Yeah, Husqvarna. In an otherwise decent line-up of OPE, their snowblowers, well, ... blow.

You should also know that Craftsman, Troy-Bilt, Yard Machine, and Cub Cadet machines are all built by MTD. They also are not my first pick for snowblowers. I HATE that segmented auger flight design. Seen too many of them chew themselves to a piece of twisted metal.

Simplicity, Snapper and recent John Deere snowblowers are built by Briggs and Stratton with the exception of the Simplicity Pro line. Not bad machines but very little stands out on them. As of 2012 Deere is out of the snowblower game.

"Compact" 2 stage units have attractive price tags but are not going to perform like a full-size unit in the wet heavy snow on the end of your driveway.

Any chance you have a lawn/garden tractor? Tractor mount blowers are awesome for EOD snow and will be even easier on your back.


----------



## ironpony (Oct 23, 2012)

No input on what to buy, just a safety concern. ALWAYS shut down the machine before doing anything to it, I know it seems simple but we get in a rush and do things we should not.
lots of missing body parts out there, live in a farming area and see it all the time.
be careful


----------



## jebatty (Oct 23, 2012)

Hire a budding entrepeneur to do your snow clearing. Why shell out a grand or more for a machine to sit in your garage not being used most of the year, and sometime not even used much in the winter?


----------



## ColdNH (Oct 23, 2012)

**Dataset extract:**
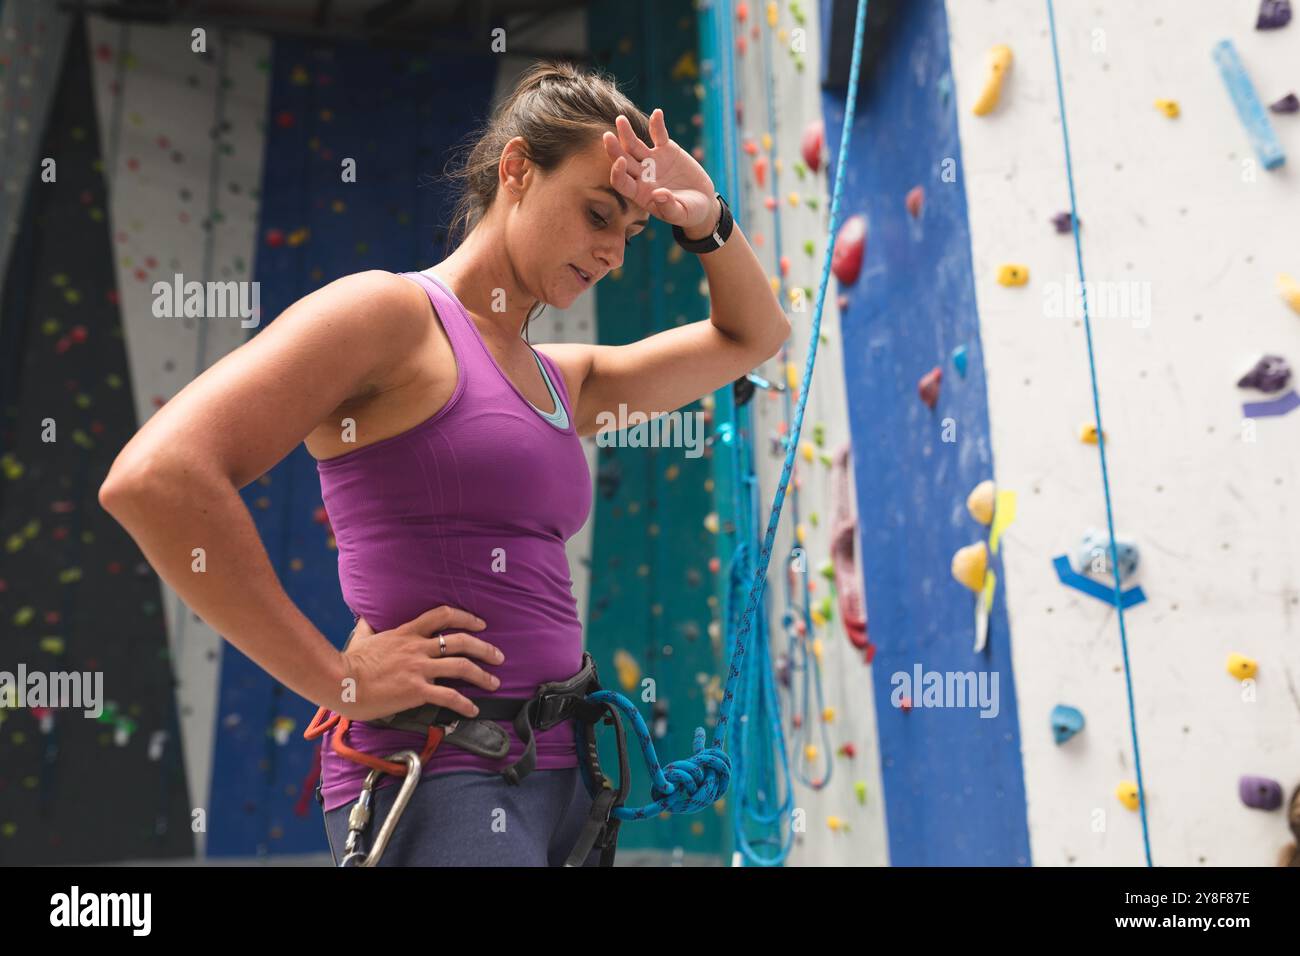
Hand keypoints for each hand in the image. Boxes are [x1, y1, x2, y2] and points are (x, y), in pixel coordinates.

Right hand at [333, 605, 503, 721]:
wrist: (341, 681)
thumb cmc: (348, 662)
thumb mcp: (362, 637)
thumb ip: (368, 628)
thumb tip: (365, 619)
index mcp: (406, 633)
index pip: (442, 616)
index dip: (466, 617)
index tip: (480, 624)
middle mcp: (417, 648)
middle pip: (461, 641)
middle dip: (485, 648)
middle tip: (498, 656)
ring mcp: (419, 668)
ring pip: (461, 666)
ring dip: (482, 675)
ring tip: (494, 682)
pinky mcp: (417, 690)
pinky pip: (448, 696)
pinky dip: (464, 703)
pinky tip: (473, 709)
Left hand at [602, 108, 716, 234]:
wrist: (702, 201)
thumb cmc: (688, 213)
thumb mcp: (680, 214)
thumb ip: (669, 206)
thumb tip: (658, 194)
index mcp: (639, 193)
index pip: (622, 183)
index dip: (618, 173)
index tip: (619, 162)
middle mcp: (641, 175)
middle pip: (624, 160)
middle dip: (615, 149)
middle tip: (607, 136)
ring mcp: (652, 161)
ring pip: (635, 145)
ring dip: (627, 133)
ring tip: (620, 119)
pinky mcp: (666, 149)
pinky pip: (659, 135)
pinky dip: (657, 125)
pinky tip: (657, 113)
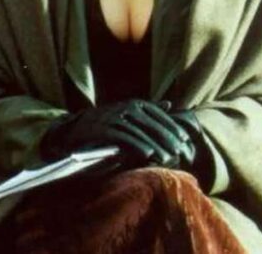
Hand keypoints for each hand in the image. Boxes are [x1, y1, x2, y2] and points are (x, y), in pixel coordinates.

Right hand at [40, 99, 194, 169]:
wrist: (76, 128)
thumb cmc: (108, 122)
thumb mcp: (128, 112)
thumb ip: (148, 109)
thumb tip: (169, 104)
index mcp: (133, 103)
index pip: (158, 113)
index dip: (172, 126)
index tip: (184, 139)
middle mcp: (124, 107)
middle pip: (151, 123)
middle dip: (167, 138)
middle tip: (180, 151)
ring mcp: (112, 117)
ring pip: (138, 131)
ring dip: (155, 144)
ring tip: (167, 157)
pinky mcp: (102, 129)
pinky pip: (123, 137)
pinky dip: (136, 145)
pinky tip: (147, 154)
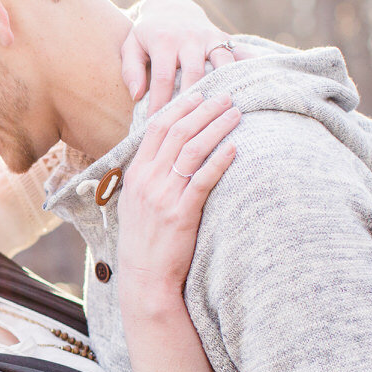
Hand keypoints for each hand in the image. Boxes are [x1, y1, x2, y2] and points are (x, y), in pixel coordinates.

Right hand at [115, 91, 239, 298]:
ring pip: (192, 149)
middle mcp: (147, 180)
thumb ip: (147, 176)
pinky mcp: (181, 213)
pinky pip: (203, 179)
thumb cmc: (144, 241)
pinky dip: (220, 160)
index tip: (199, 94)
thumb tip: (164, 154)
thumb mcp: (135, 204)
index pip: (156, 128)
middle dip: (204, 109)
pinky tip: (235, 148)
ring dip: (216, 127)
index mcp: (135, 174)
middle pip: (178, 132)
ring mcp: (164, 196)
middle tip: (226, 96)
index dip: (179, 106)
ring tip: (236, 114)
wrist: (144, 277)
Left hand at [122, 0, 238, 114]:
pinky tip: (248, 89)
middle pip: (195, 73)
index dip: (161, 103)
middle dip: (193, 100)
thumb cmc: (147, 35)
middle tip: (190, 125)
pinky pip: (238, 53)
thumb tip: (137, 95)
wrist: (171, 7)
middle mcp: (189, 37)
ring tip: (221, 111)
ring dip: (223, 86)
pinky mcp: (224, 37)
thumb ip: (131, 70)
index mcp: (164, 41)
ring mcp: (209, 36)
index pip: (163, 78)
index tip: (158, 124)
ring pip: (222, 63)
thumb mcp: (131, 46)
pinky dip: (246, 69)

**Assigned task A:** How would you say "As of 2012 Deere is out of the snowblower game." from the snowblower thread in Spanish?
**Assigned task B:** According to the snowblower thread, which company builds Craftsman, Troy-Bilt, Yard Machine, and Cub Cadet machines?
**Assigned task C:** Transcribe everything in the snowblower thread from "Simplicity, Snapper and" down to "of your driveway.".
The entries come from a different source than the snowblower thread.

**Exercise answer A:** Desde 2012, Deere está fuera del negocio de las quitanieves.

**Exercise answer B:** MTD.

**Exercise answer C:**
Simplicity, Snapper and recent John Deere snowblowers are built by Briggs and Stratton with the exception of the Simplicity Pro line. Not bad machines but very little stands out on them. As of 2012 Deere is out of the snowblower game.

"Compact" 2 stage units have attractive price tags but are not going to perform like a full-size unit in the wet heavy snow on the end of your driveway.